• [Given passage]:
[Start of Attachment]
Biomimetic polysaccharide-cloaked lipidic nanovesicles/microassemblies for improving the enzymatic activity and prolonging the action time for hyperuricemia treatment.

The improvement and maintenance of enzymatic activities represent major challenges. However, to address these we developed novel biomimetic polysaccharide hyaluronan (Hn)-cloaked lipidic nanovesicles (BHLN) and microassemblies (BHLNM) as enzyme carriers that function by entrapping enzymes in the core or by tethering them to the inner/outer surfaces via covalent interactions. The effectiveness of these enzyme carriers was demonstrated through an evaluation of the enzymatic activity and anti-hyperuricemia bioactivity of urate oxidase (also called uricase, Uase). We showed that Uase was effectively loaded within the BHLN/BHLNM (UHLN/UHLNM) and maintained good enzymatic bioactivity through a range of effects, including isolation from the external environment due to the vesicle-carrying (shielding effect), avoidance of recognition by the reticuloendothelial system due to Hn-cloaking (long-term effect), production of beneficial conformational changes (allosteric effect) due to a favorable internal microenvironment of construction and vesicle loading, and stabilization due to the reversible conjugation of Uase or vesicle and serum albumin (deposit effect). UHLN/UHLNM had significantly increased bioavailability (∼533% and ∼331% compared to Uase) and demonstrated greatly improved efficacy, whereby the time required for UHLN/UHLNM to lower the plasma uric acid concentration to a normal level was much shorter than that for free Uase. The interactions of the therapeutic enzyme (Uase), biomimetic membrane components (Hn and phospholipid), and serum albumin were investigated with a fluorescent probe and computational simulations to help understand the superior properties of UHLN/UHLNM.
[End of Attachment]
• [Required action 1]: List every effect the abstract names as a way the loaded vesicles keep Uase enzymatically active.
• [Required action 2]: Please return the part of the abstract between "Biomimetic polysaccharide-cloaked lipidic" and "for hyperuricemia treatment.", inclusive.
• [Required action 3]: According to the abstract, which polysaccharide cloaks the lipidic nanovesicles and microassemblies?
The records have no connection to the abstract.

• [Supplied records]:
[Start of Attachment]
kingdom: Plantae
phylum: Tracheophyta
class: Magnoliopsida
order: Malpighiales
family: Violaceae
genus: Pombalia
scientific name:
[End of Attachment]
• [Exercise solution 1]: Shielding effect, long-term effect, allosteric effect, deposit effect

• [Exercise solution 2]:
Biomimetic polysaccharide-cloaked lipidic nanovesicles/microassemblies for improving the enzymatic activity and prolonging the action time for hyperuricemia treatment.

• [Exercise solution 3]: Hyaluronan (Hn)